Short Talk: Yujie Liu
“Gap-filling extra-long gaps in eddy covariance measurements using extreme gradient boosting”
Yujie Liu (yujie.liu@nau.edu)[1], Darby D. Bergl[1], Benjamin Lucas[2], Andrew P. Ouimette[4], David Y. Hollinger[5], Andrew D. Richardson[1,3]
[1] Northern Arizona University, Center for Ecosystem Science and Society (ECOSS), AZ 86004, USA
[2] Northern Arizona University, Department of Mathematics and Statistics, AZ 86004, USA
[3] Northern Arizona University, School of Informatics, Computing & Cyber Systems (SICCS), AZ 86004, USA
[4] University of New Hampshire, Earth Systems Research Center, Durham, NH 03824, USA
[5] USDA Forest Service, Northern Research Station, 271 Mast Rd, Durham, NH 03824, USA
Filling extra-long gaps in eddy covariance data is challenging due to ecosystem property changes over time and uncertainties in gap-filling algorithms. Marginal distribution sampling (MDS) is commonly used but performs poorly for long gaps. It depends on similar meteorological conditions, limiting the number of predictors and introducing systematic bias.
In our Bartlett Experimental Forest analysis (US-Bar), addressing 54.5% of missing NEE data from 2004 to 2022 is crucial for reliable NEE annual sums and understanding carbon dynamics. Tree-based machine learning methods like random forest or XGBoost show remarkable performance in gap-filling flux data. GCC from PhenoCam imagery offers insights into vegetation greenness dynamics since 2010 and can be used to fill long gaps in NEE. Using GCC as a predictor for the first time, we assess its impact on NEE estimation.
Before hyperparameter tuning, we compared the performance of different regression models, with XGBoost showing superior performance compared to others.
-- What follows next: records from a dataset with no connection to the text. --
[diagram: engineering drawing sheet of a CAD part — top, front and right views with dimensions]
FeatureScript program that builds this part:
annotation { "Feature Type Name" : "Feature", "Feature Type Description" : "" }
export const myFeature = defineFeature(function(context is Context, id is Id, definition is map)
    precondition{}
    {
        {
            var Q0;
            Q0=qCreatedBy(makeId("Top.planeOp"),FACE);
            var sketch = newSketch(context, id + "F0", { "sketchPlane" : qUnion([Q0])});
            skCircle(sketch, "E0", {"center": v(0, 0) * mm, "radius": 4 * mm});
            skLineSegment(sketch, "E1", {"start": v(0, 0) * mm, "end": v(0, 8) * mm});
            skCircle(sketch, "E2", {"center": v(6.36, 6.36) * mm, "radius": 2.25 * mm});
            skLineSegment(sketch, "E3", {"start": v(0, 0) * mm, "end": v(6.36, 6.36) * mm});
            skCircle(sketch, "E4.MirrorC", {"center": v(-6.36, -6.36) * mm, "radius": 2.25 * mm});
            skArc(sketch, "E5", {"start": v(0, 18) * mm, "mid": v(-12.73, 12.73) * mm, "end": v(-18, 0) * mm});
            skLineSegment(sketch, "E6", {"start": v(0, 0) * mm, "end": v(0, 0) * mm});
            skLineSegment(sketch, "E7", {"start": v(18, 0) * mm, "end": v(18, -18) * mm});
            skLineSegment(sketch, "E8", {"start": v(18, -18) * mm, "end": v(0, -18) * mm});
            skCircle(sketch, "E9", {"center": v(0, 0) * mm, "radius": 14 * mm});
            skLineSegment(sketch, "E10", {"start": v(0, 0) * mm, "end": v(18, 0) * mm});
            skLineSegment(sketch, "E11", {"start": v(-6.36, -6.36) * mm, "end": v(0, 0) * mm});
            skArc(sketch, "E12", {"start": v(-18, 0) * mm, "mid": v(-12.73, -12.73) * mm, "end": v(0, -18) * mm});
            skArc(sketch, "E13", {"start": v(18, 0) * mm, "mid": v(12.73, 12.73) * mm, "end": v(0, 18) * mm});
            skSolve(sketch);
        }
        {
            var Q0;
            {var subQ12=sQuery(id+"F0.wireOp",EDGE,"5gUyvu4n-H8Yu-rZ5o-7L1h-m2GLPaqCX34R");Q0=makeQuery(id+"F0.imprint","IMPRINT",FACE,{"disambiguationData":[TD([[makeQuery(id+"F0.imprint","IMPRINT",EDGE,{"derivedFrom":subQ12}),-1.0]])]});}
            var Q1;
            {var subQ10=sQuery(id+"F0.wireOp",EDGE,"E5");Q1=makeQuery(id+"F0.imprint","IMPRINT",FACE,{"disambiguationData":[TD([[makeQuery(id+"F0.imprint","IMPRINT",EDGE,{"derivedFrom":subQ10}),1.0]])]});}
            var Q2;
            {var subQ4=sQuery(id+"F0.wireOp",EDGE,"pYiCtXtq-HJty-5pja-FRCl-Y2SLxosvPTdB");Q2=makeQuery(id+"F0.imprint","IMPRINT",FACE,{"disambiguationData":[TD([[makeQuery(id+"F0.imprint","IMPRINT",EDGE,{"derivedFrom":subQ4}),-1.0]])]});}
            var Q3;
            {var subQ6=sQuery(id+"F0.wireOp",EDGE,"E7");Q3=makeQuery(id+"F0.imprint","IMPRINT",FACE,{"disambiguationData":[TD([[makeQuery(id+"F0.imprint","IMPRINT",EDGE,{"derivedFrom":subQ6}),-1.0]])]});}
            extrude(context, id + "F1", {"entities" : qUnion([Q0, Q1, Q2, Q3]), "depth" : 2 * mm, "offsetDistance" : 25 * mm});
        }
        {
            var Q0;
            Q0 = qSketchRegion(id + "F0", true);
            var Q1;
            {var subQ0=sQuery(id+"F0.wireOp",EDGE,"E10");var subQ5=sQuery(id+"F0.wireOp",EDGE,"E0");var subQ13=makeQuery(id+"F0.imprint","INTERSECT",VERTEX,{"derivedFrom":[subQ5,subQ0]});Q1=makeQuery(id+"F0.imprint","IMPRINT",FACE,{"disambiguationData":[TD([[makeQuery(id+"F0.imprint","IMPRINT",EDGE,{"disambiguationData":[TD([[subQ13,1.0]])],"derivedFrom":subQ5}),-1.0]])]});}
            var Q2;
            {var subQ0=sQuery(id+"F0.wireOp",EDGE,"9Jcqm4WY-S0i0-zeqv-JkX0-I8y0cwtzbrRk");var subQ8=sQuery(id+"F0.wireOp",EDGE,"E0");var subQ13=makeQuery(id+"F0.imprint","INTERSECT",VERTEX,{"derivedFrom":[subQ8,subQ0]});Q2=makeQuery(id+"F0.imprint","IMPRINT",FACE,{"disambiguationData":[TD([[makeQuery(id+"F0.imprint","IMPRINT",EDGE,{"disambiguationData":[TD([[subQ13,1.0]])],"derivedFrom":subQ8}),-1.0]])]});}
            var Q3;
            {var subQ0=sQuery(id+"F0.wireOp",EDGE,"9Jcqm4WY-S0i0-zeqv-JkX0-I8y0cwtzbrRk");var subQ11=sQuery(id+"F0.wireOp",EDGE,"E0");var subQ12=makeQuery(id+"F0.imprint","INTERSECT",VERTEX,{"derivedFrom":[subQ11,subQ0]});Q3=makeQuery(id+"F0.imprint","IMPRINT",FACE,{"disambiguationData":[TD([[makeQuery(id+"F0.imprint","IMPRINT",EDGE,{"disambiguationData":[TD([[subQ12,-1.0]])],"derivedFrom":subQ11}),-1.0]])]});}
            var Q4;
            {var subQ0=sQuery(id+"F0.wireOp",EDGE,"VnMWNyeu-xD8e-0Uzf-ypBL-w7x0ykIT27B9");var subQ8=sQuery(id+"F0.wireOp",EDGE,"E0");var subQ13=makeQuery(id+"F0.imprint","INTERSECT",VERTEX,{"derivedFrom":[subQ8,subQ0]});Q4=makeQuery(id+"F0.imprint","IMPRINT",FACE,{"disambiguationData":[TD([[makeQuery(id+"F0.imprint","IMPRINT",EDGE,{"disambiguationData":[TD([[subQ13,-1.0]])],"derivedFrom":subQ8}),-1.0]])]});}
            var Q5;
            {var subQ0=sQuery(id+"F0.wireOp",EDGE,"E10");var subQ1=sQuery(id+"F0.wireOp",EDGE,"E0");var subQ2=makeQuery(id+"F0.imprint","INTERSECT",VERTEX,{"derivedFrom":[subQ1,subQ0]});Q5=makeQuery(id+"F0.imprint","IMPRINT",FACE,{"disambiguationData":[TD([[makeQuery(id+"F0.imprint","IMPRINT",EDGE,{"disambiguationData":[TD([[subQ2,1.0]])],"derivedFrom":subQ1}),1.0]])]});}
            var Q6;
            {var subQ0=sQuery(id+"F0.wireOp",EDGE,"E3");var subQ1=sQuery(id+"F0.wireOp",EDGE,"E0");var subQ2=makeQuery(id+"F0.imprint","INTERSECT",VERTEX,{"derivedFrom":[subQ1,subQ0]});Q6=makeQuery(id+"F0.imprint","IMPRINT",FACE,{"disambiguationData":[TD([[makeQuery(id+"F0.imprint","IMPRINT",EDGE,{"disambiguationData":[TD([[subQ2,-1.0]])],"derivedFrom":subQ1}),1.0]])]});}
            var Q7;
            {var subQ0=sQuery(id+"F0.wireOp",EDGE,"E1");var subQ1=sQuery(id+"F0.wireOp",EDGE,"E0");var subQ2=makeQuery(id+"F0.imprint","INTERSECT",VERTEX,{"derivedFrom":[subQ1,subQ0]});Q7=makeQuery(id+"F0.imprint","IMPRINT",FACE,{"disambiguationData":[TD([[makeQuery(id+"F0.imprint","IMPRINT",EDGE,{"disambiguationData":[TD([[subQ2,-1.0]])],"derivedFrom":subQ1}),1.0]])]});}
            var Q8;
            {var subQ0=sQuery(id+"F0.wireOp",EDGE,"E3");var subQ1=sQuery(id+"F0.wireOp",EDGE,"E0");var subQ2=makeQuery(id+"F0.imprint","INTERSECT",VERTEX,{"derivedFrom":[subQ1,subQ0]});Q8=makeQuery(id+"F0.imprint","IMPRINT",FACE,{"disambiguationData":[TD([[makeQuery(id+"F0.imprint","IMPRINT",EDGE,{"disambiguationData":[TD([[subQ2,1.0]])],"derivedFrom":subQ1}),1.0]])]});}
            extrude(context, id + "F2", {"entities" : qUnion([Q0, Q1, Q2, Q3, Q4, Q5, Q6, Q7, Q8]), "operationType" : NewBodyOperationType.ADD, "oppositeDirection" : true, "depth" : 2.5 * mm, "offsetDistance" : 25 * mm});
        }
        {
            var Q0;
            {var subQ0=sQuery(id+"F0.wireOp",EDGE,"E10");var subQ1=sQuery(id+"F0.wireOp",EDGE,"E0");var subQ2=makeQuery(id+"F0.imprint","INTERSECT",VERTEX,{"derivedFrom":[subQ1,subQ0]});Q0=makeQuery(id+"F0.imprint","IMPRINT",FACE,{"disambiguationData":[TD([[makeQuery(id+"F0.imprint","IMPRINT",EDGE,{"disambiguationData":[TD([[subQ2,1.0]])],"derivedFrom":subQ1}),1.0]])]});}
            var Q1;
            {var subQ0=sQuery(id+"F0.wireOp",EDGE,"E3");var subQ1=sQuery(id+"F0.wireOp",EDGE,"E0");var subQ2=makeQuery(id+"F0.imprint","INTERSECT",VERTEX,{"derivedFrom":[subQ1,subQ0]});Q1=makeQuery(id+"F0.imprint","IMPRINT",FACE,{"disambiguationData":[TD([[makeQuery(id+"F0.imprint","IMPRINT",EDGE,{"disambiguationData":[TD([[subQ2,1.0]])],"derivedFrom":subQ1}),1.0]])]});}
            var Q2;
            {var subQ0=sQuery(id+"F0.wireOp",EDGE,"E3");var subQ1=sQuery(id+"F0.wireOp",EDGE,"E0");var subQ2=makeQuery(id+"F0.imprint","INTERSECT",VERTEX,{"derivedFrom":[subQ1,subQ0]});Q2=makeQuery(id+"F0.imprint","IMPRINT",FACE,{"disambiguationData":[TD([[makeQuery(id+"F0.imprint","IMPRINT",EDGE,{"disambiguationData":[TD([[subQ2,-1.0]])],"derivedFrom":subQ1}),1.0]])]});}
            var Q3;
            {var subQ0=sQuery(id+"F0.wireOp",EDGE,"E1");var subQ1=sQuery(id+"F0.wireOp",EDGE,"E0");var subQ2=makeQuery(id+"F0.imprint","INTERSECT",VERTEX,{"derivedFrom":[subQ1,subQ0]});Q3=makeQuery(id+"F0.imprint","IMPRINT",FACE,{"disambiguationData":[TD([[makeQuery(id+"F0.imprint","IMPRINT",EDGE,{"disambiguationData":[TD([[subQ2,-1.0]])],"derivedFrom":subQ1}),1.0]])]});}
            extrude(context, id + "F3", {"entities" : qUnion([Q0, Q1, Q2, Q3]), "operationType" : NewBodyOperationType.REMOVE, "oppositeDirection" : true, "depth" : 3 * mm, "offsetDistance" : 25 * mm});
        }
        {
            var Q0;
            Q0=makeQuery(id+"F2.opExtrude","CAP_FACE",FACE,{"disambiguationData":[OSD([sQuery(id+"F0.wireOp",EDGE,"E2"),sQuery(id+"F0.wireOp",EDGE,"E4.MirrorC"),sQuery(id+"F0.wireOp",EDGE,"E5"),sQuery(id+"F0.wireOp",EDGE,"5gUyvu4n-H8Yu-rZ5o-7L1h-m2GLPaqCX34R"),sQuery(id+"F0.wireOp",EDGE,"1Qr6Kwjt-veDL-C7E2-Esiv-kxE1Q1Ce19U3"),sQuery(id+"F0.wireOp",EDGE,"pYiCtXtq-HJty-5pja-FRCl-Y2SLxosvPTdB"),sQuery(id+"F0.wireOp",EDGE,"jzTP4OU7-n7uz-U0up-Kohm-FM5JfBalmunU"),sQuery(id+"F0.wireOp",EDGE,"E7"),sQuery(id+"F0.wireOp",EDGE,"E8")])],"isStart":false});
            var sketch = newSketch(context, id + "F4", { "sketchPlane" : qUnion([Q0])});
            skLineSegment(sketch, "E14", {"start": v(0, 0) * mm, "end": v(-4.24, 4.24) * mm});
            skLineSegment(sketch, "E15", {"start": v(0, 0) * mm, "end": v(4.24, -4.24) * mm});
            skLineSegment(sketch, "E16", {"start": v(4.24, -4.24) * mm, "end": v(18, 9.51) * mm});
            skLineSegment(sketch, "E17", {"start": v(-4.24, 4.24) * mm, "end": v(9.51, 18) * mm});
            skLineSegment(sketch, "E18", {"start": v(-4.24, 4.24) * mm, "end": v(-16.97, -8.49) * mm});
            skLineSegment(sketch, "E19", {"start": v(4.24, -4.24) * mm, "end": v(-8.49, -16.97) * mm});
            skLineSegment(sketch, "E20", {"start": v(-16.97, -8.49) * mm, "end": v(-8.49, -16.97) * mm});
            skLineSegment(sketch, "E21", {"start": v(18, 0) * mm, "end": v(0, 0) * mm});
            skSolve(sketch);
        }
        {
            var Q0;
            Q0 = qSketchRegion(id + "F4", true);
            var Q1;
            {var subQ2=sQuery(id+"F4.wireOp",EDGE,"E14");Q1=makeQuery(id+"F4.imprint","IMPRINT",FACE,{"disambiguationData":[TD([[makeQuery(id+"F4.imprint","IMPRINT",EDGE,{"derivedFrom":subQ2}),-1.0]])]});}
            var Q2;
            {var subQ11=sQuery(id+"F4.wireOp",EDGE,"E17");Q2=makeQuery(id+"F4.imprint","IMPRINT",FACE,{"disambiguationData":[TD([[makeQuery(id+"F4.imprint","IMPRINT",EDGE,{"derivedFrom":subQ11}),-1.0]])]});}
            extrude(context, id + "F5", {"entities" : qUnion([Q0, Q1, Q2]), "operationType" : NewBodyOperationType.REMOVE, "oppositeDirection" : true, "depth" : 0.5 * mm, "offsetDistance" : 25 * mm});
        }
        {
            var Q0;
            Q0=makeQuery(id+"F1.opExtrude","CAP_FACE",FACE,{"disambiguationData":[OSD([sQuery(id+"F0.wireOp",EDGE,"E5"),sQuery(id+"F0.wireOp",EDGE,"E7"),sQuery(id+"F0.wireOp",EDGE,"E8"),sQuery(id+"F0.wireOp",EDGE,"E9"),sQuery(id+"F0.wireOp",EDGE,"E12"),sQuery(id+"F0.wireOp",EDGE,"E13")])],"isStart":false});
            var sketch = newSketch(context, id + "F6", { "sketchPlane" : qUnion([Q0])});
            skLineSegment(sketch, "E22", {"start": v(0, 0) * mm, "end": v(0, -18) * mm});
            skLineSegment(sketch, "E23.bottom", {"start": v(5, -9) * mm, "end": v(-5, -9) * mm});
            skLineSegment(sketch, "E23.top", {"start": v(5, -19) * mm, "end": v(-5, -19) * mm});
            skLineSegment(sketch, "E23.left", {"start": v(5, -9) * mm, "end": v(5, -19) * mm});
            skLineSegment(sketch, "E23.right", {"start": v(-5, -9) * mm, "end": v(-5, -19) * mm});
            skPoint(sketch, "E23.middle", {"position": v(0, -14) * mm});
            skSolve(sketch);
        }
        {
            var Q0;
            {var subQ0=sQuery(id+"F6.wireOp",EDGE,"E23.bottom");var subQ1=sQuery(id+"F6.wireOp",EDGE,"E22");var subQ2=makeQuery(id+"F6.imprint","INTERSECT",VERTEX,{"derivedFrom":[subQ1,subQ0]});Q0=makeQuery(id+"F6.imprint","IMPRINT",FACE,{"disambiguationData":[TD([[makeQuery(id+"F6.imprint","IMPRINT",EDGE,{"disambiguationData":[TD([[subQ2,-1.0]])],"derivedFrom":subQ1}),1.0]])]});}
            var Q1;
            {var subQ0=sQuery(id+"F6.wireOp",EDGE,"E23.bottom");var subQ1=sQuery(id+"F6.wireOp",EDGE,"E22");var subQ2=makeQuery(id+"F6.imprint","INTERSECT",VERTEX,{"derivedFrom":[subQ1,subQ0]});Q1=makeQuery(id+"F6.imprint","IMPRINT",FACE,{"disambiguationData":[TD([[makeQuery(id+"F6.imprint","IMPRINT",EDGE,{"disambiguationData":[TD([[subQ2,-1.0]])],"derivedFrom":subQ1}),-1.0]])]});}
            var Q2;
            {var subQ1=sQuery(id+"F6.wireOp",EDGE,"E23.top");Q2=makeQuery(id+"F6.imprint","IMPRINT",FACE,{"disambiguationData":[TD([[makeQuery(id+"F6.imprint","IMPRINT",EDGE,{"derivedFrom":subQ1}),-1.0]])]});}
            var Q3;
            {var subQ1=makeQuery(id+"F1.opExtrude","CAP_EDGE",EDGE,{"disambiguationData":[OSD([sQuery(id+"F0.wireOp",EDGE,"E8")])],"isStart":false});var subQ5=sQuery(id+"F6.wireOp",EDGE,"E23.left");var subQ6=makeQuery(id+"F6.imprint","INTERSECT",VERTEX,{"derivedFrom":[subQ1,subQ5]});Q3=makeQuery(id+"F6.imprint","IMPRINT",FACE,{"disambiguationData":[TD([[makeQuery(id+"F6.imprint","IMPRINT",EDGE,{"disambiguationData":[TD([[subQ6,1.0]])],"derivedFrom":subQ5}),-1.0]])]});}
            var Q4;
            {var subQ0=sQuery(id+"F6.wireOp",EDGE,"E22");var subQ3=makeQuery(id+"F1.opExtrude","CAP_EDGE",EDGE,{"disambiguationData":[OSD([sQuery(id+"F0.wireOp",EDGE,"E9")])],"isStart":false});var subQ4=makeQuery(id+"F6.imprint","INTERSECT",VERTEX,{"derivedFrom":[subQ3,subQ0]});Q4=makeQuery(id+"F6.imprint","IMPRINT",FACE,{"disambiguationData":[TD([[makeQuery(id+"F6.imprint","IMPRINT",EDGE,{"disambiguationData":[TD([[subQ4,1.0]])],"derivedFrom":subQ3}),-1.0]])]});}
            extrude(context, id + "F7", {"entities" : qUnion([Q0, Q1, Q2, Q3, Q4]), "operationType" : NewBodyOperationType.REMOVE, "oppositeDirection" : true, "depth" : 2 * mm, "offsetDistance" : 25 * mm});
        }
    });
Then, a novel artificial gap generation procedure was employed to create training, validation, and test sets, mitigating bias towards models performing better on excessively long gaps by splitting data into train and test set directly.
After hyperparameter tuning using randomized cross-validation, the XGBoost model demonstrated powerful performance for data between 2010 and 2022 (RMSE of 2.37). In comparison, the model without GCC achieved lower performance (RMSE of 2.60), which was similar to that of MDS (RMSE of 2.60). GCC was not available for 2004-2009 but using Enhanced Vegetation Index (EVI) as a predictor showed better performance (RMSE of 2.40) than a model without EVI (RMSE of 2.64).
Next, we’ll use XGBoost to gap-fill NEE data from the NEON site US-xBR, located 90 m from US-Bar, to assess NEE consistency between paired eddy covariance measurements. In summary, XGBoost effectively fills extra-long gaps, with GCC enhancing its performance.